Symphony (2006-2008, rev. 2013)

Symphony, Mvt. I: Variations
Moravian Philharmonic Orchestra; Petr Vronsky, conductor
Navona Records
Symphony, Mvt. II: Scherzo Agitato
Moravian Philharmonic Orchestra; Petr Vronsky, conductor
Navona Records
Symphony, Mvt. III: Nocturne
Moravian Philharmonic Orchestra; Petr Vronsky, conductor
Navona Records

See the score.

Program Note for Symphony (2006-2008, rev. 2013)

The Symphony was begun in 2006 and completed in 2008, and considerably reorchestrated in the spring of 2013 for this recording.

The Symphony is my most programmatic work to date, and is about unrequited love. The first two movements are essentially two portraits, first of the woman and then of myself, and the final movement is my imagining of what might have happened if she had returned my feelings.

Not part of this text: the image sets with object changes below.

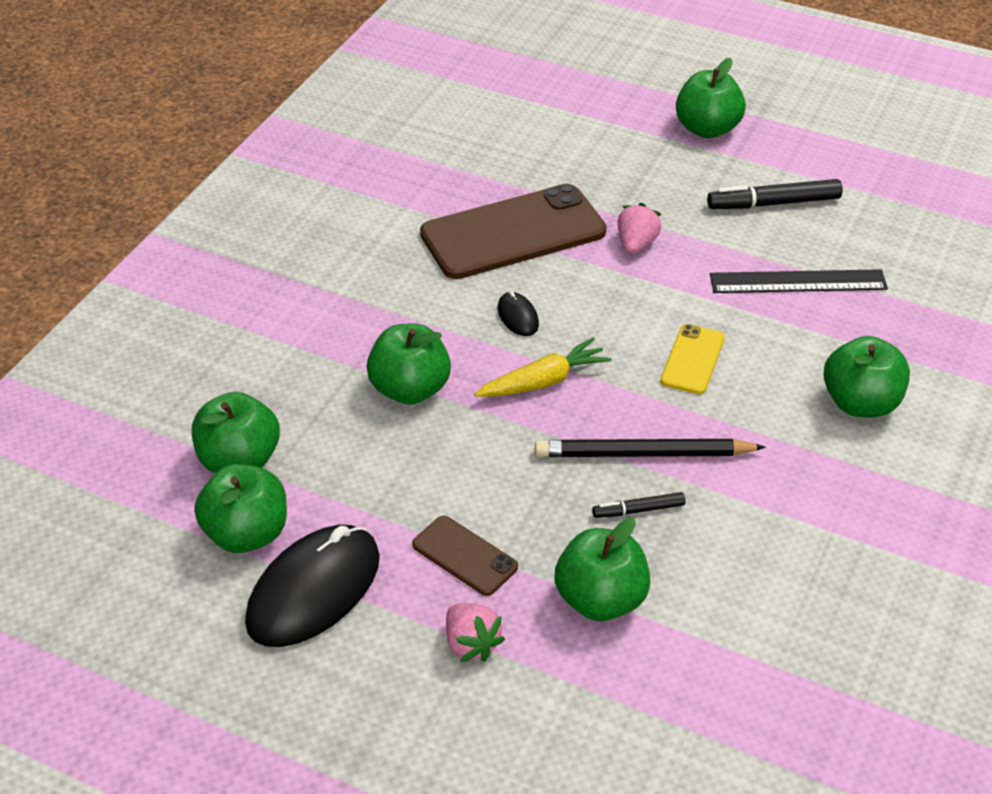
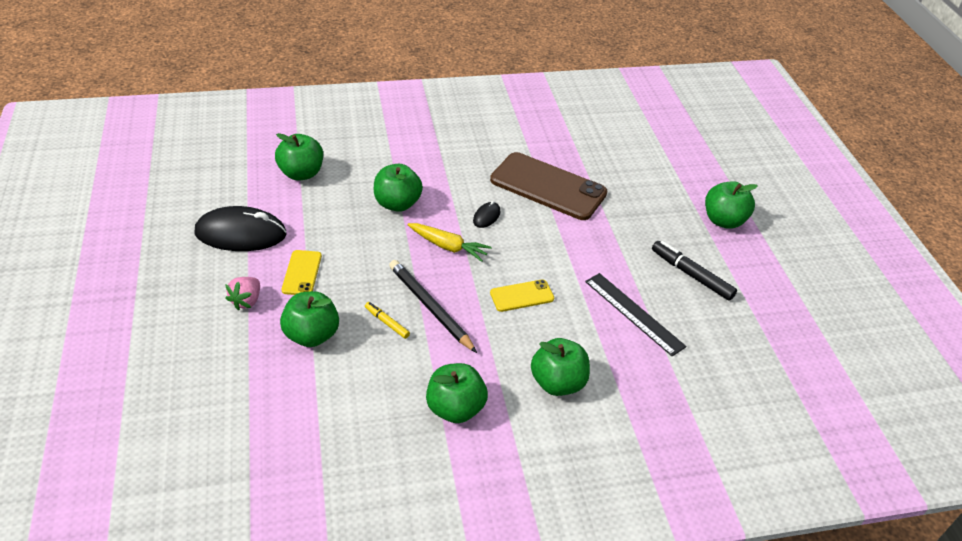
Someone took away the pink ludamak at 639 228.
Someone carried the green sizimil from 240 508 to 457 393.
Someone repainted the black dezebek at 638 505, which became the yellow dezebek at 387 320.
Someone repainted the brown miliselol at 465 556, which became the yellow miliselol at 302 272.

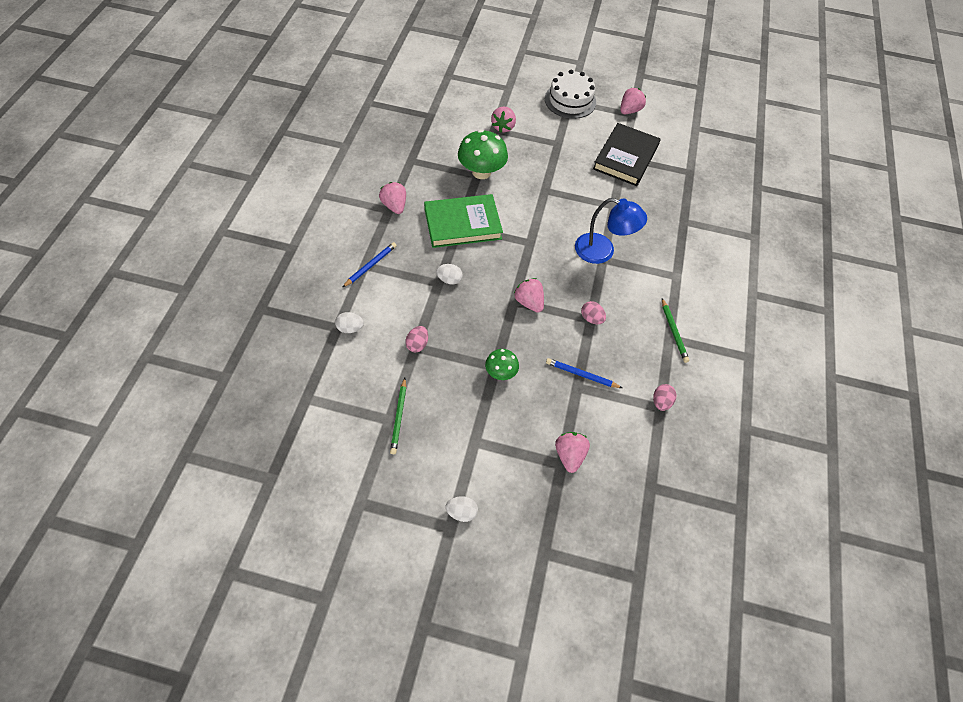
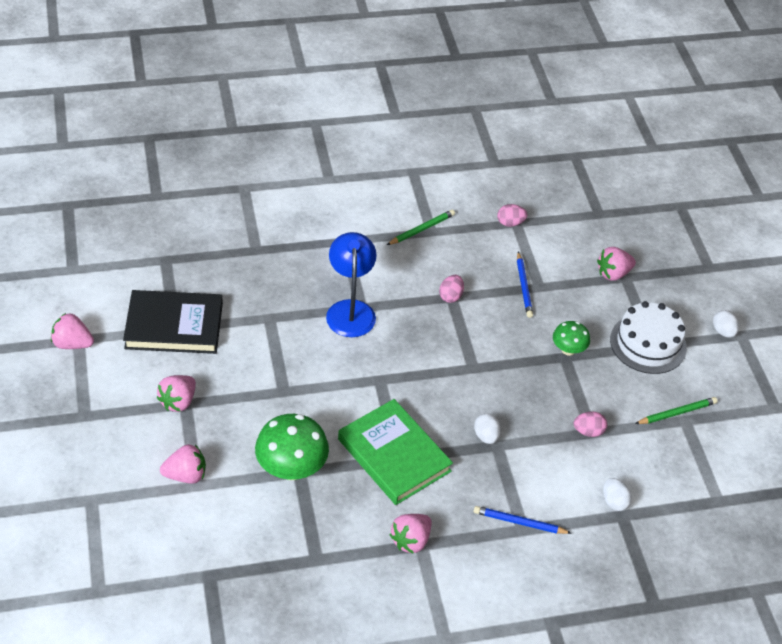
Someone carried the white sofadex from 570 94 to 648 337.
Someone carried the pink ludamak from 529 295 to 176 393.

I first sketched out the majority of the motives found in Symphony in January, 2006. The work was originally conceived as a song cycle for tenor and chamber orchestra on the subject of love and loss. I had completed a number of the songs before setting the cycle aside, leaving it incomplete. A year later, I returned to the motives in the songs, but now with the intent of using this material for a large, three-movement violin sonata. I had progressed to the point of having the large scale formal plan worked out, and a good portion of the first and third movements sketched out when performance opportunities fell through, and I once again set the music aside, though I felt I needed to finish the three-movement plan I had worked out in my sketchbooks.

The opportunity to complete the work came with the commission from the Lubbock Symphony, through a generous donation from Gerald Bergman and Chris Smith. There are a number of similarities between the (unfinished) violin sonata and this symphony: The first movement is a set of variations based on an eight-note motive first heard in the piccolo, the second is a fast, nervous, and violent movement that erupts at the climax with my attempt to have the orchestra “scream”, and the third is a nocturne that begins in the lowest register of the orchestra, and rises to a gentle climax and ends with a repeated motive that winds down like a music box.

When PARMA contacted me with the recording opportunity, I was excited by the chance to reorchestrate the piece. I had felt that the motivic material and formal outline had potential, but the overall quality of the piece was diminished by some miscalculations in the original score. I feel that I have arrived at a definitive version of this work.